Соловьева неприятным образом поразила в Блаватской одна особенность: она не чувствовала сильных угрызений совести в связи с обличающими ее фактами.
Соловьев верил Блаватской все меньше и меньше. Однако своих суждений, относящихся к оценке происходящего, не высказывал. В полную силу он высказался позднее, в книге «Современная жрица Изиды. Мое знакомство с Блаватской и Теософским обществом» (1892)

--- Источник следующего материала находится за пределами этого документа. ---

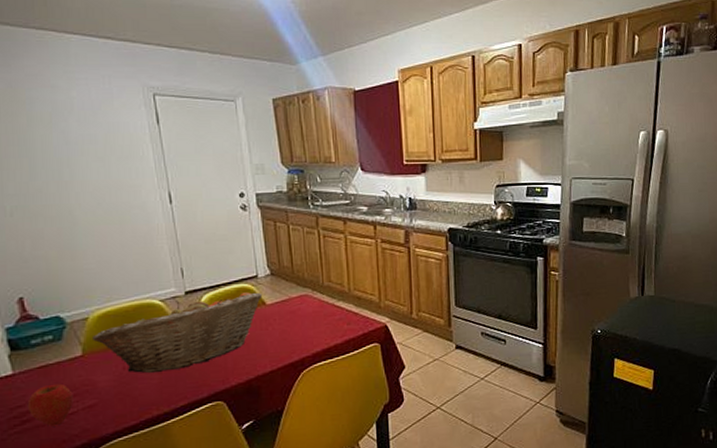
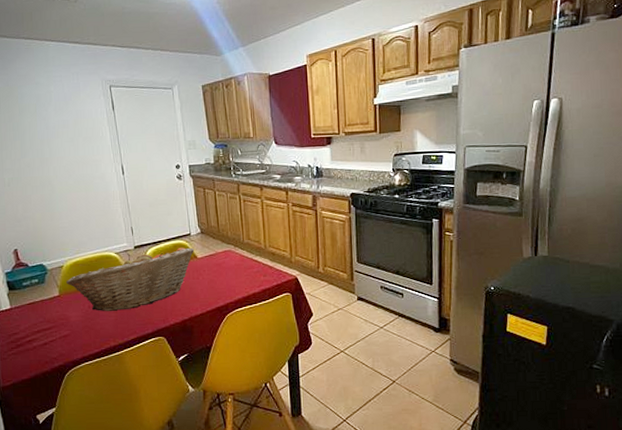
apple: present [27,383,73,427] -> none [21,317,53,350]

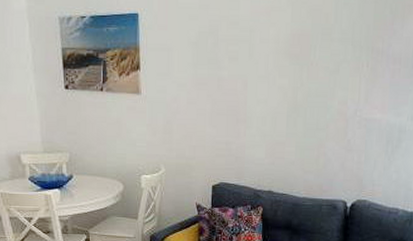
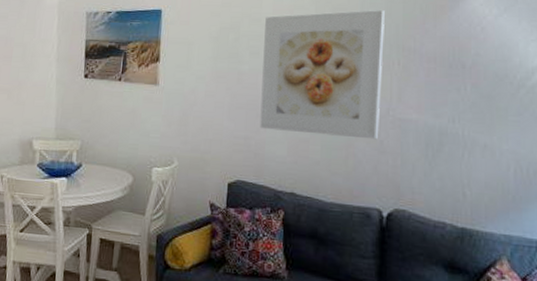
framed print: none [240,11,357,139] -> present [260,10,385,140]

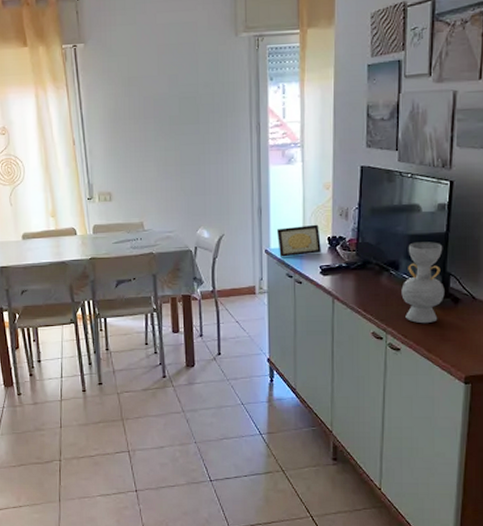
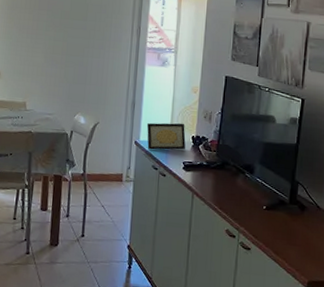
decorative vase: present [401,242,445,324] -> none [254,149,293,227]

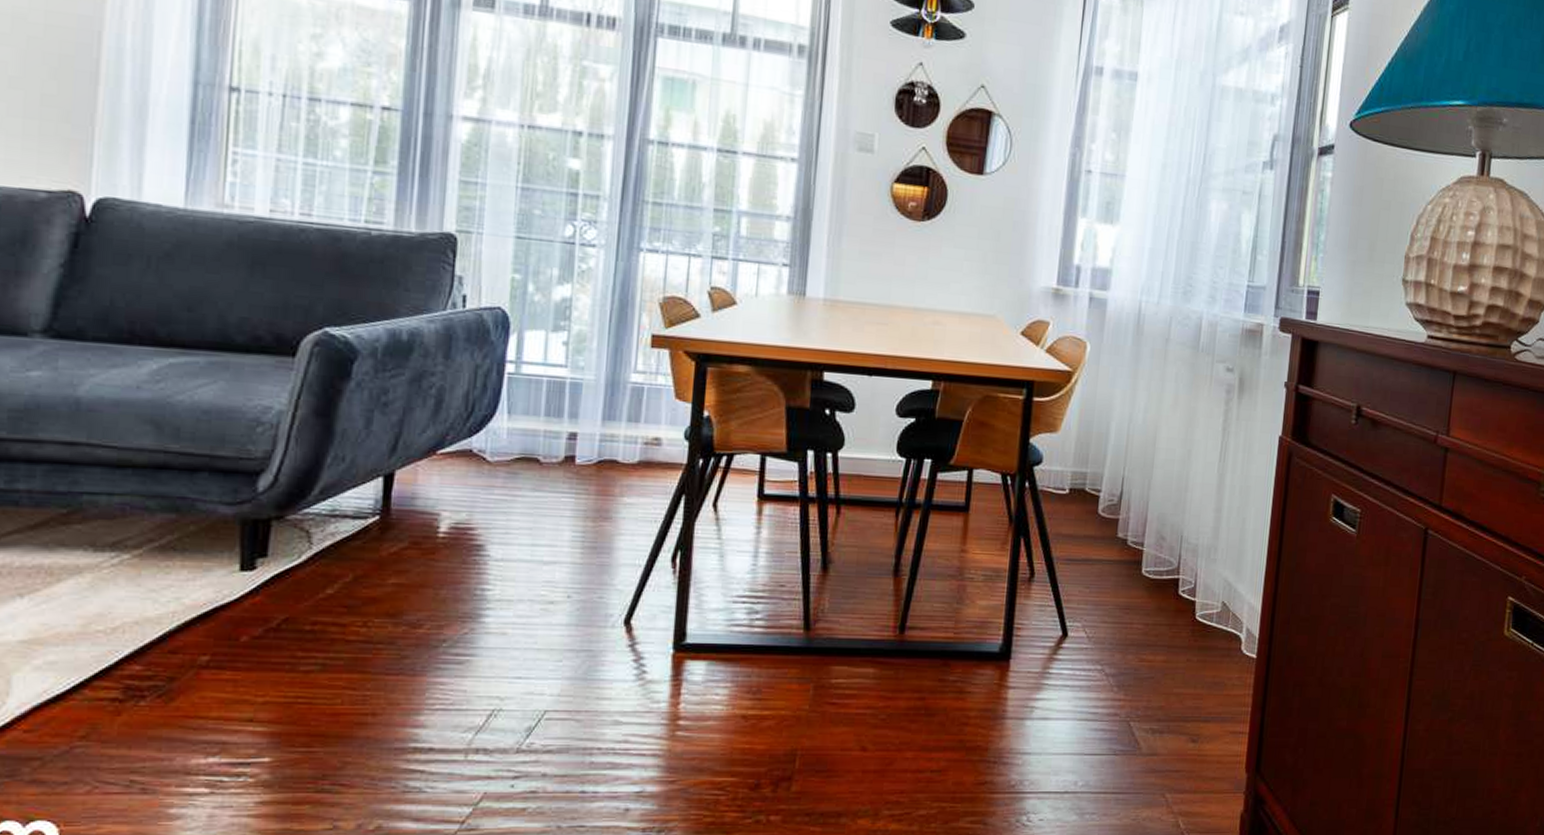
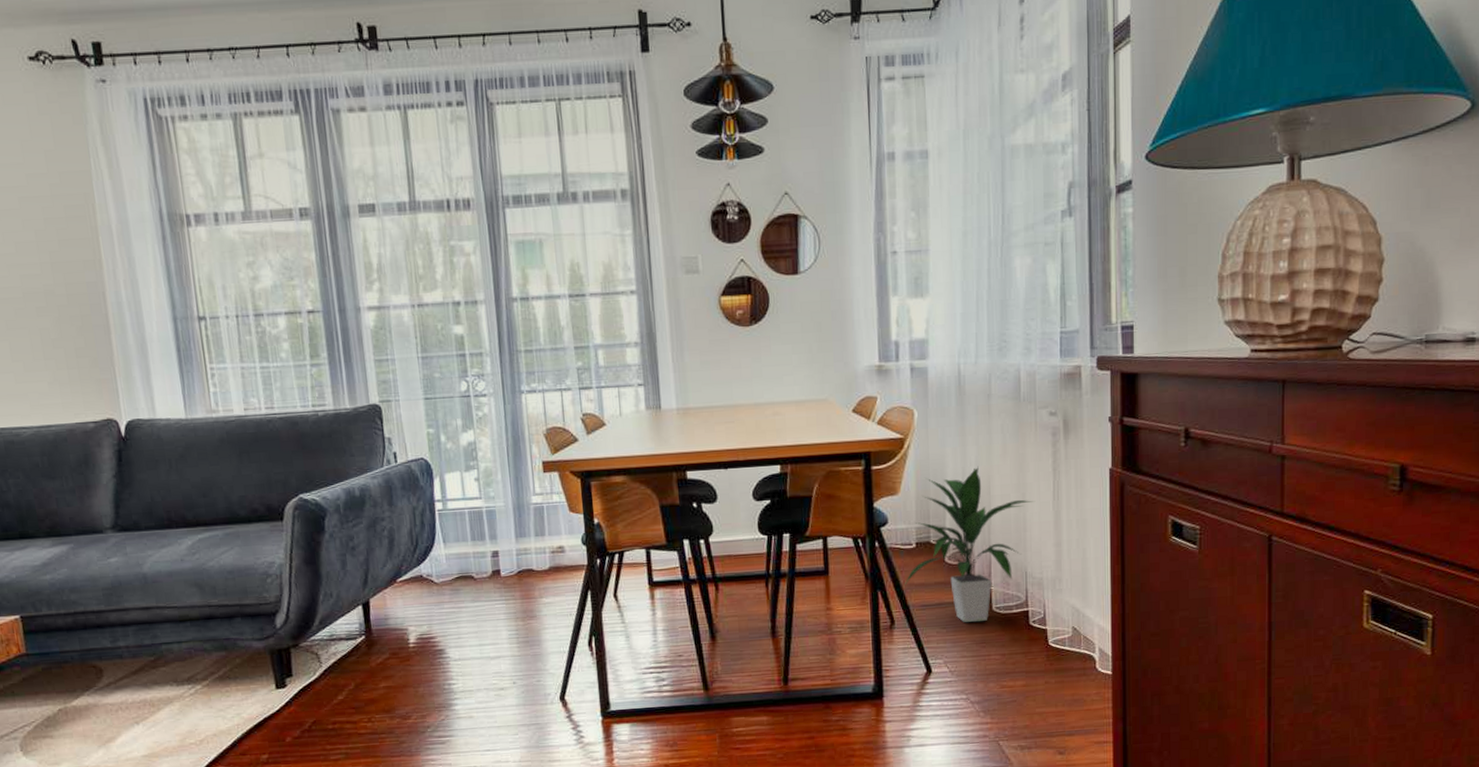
indoor plant: none [1048,413,1198,584] -> present [902,466,1033,622]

[432]. Это был уничижительный памфлет, направленный против Блаватской и надолго определивший неприязненное отношение к ней в России. В этой книге Соловьев совершенно не верит Блаватской и не понимает, для чего ей понадобилось морочить людям голову. Намного тоньше и обстоятельнее, однако, он расшифровывал загадочный образ Блаватской в своей известной дилогии «Волхвы» (1888) [433]и «Великий Розенкрейцер» (1889) [434]. Уже одно то, что Блаватская предстает в мужском обличье легендарного Калиостро, является смягчающим обстоятельством. Разумеется, в сравнении с трактовкой Блаватской в «Современной жрице Изиды». В портрете представителя тайной европейской ложи Розенкрейцеров Захарьеве-Овинове без труда угадываются черты Соловьева, история его увлечения теософскими таинствами и разочарования в них. Становится понятным, что Соловьев окончательно вернулся в лоно Русской православной церкви. Теперь для него тайной была «живая, деятельная любовь, без которой человек со всеми своими знаниями, силами и талантами, со всей своей властью и могуществом — ничто».Но как знать, не растоптал ли он безапелляционным ругательным тоном своего памфлета ростки такой любви в душе Блаватской? Ведь ее искренняя привязанность к нему была очень похожа на это всепоглощающее сердечное чувство. Вероятно, он догадался, что своей изменой еще больше уменьшил ее веру в людей. На защиту доброго имени Елены Петровны после ее смерти встала сестра, Вера Петровна Желиховская. Она обратила внимание на то обстоятельство, что Соловьев не имел возможности глубоко и разносторонне познакомиться с деятельностью Теософического общества и ее основательницы, поскольку общался с Блаватской совсем недолго. Шесть недель в Париже, столько же в Вюрцбурге и несколько дней в Эльберфельде. Он, как полагала Желиховская, вынес свое нелестное суждение о Елене Петровне единственно на основании своих личных чувств и мнений, а не фактов. К тому же эти чувства и мнения менялись у него постоянно. Его всегда интересовали чудеса, творимые Блаватской, так называемые «демонстративные феномены». В дальнейшем, как утверждала Желиховская, несдержанные рассказы Олкотта, Синнетта, отчасти Джаджа и других соратников Блаватской о ее феноменальных возможностях тоже сильно повредили теософскому делу. Соловьев не придавал серьезного значения проявлению со стороны Елены Петровны психических сил, к которым относились духовидение, психометрия, телепатия и другие ее оккультные таланты.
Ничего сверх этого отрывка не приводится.